A non-techie guide.
Your passwords and login processes are not good. They’re not secure. Your accounts can be hacked.
And it really sucks when that happens. Everything from your banking, to your phone and email can be broken into causing a multi-day frantic triage to halt and repair damage. Any extra steps taken to avoid this from happening is worth it.
Common account hacks can originate from any one source. A data leak from a particular website, bots brut forcing entry, or more individual efforts when someone has hold of your information.
Particularly troublesome ones come from the hacker getting access to your phone’s online account, which is really easy to do by either hacking their way in or calling in pretending to be you. From there, they have a ‘level 2’ type of access to the rest of your accounts since they now have control of your phone number and SMS and thus access to text verification codes you might have set up as a security layer. They will quickly move onto changing your account emails to stop you from receiving notifications from suspicious activity. It all happens quickly.
Online banking is another disappointing arena for weak account security. My guess is since the can gets kicked downhill to the insurance companies to recoup any fraudulent costs, banking has little incentive to care about security. Banking also is known for using bad, old tech, and thus weak security. A hacker can call or even online chat with your bank posing as you with little information and essentially gain access, change your email, your phone, and after that, it’s all theirs. I found Wells Fargo to be particularly bad with this which prompted me to leave their service.
Preventative Measures
- set up a verbal passcode with your banking institution, phone service and any account where you can call in. This is required every time you call them. Ensure your verbal passcode is not remotely connected to any password or anything that is discoverable about you.
- Change your debit and credit cards to the new smart chip / contactless kind. You can request this from your banking institution and it won’t change your numbers.
- Require 2-factor authentication / Multi-factor authentication for any online login from Amazon to Google and everything in between. Keep in mind the relevance or popularity of a website is irrelevant to its security and likelihood of hacking.

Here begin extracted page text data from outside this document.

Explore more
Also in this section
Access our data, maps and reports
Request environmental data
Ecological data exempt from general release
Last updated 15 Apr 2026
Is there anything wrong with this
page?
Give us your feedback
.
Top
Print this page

- The best method is to use an authenticator app like Google Authenticator. This is an app on your phone, which is more secure than SMS verification (as noted above with the phone service account hacking).
- Use a VPN service when you are using your laptop or phone in public places like a coffee shop. We use Nord VPN.

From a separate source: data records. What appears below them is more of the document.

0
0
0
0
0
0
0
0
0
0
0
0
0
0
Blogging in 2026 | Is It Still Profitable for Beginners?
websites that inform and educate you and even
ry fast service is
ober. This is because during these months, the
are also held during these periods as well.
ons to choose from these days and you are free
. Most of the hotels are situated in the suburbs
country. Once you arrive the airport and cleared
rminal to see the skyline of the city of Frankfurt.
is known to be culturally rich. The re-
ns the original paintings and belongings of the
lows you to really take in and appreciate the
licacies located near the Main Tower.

- A VPN is a wifi security layer. Wifi is quite vulnerable, it’s easy to access someone else’s computer/phone via the wifi you share with them, so a VPN gives your wifi a different private address, so it’s not shared with your surrounding users.
- Don’t worry about understanding how it works, you don’t need to. Just purchase a plan and it will walk you through the standard app installation steps.

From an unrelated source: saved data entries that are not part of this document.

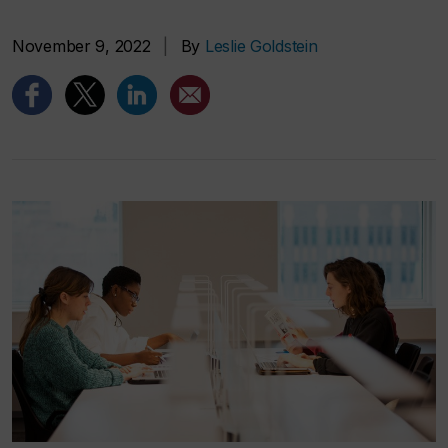
November 9, 2022
|
By
Leslie Goldstein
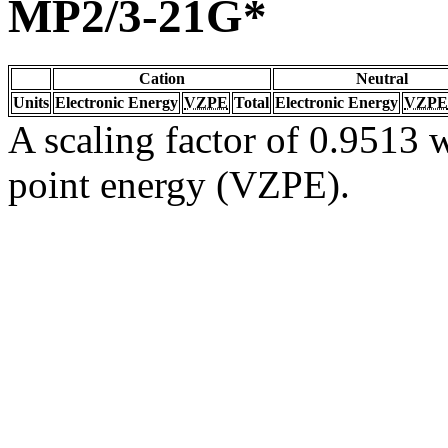
MP2/3-21G*
Cation
Neutral
Units
Electronic Energy
VZPE
Total
Electronic Energy
VZPE
A scaling factor of 0.9513 w
point energy (VZPE).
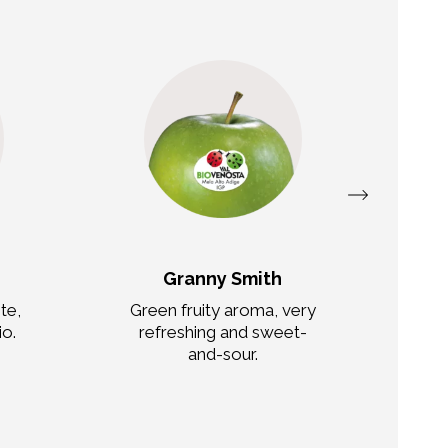
Granny Smith
te,
Green fruity aroma, very
io.
refreshing and sweet-
c
and-sour.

- Security services like these often offer a password manager tool as well.
- PCs are notorious for malware, spyware and hacking issues. I suggest sticking to Mac.
iPhone:
- Set up Face ID to unlock your phone.
- Ensure your passcode is not used elsewhere, like your ATM PIN.
- Have your phone lock after a few seconds.
- Ensure your Locate My iPhone is set up.
- Ensure your iCloud is set up so you can remotely gain access to your phone’s activity.
Passwords!
- A password should never be used twice.
- A password similar to another password “but slightly different” should also never be used.
- A password should look more like “^dklf99w=+esGFr%.c,md”….not “BeagleBoy21”
So how do you remember all these random passwords? With a password manager.
- Chrome and Safari offer password managers and auto-suggest secure passwords. They also alert you of known password leaks from sites you use. I find this the best and quickest route, and in fact the most secure especially if you have a finger touch login on your laptop and a solid admin password, it makes logging into sites a breeze.
- Mac has an app called KeyChain which will store all your passwords. It requires your main admin password to enter just like any leading password manager tool.
- Your VPN client probably offers a password manager.
- Apps like LastPass and BitWarden are password manager tools. I find these very annoying for personal use and no more secure than using your Chrome/Safari password manager. But these are good tools for sharing passwords across a team.
Packaged Solutions
- A leading software offering multiple protection measures is Norton. If you use a Mac, I don’t think this is needed, just use a VPN.
- Norton also offers LifeLock, which I do think is worth a trial run for a year just as an audit. It deeply scans all your accounts, alerts you of known breaches, and focuses on monitoring ID theft. I appreciate the peace of mind this tool brings.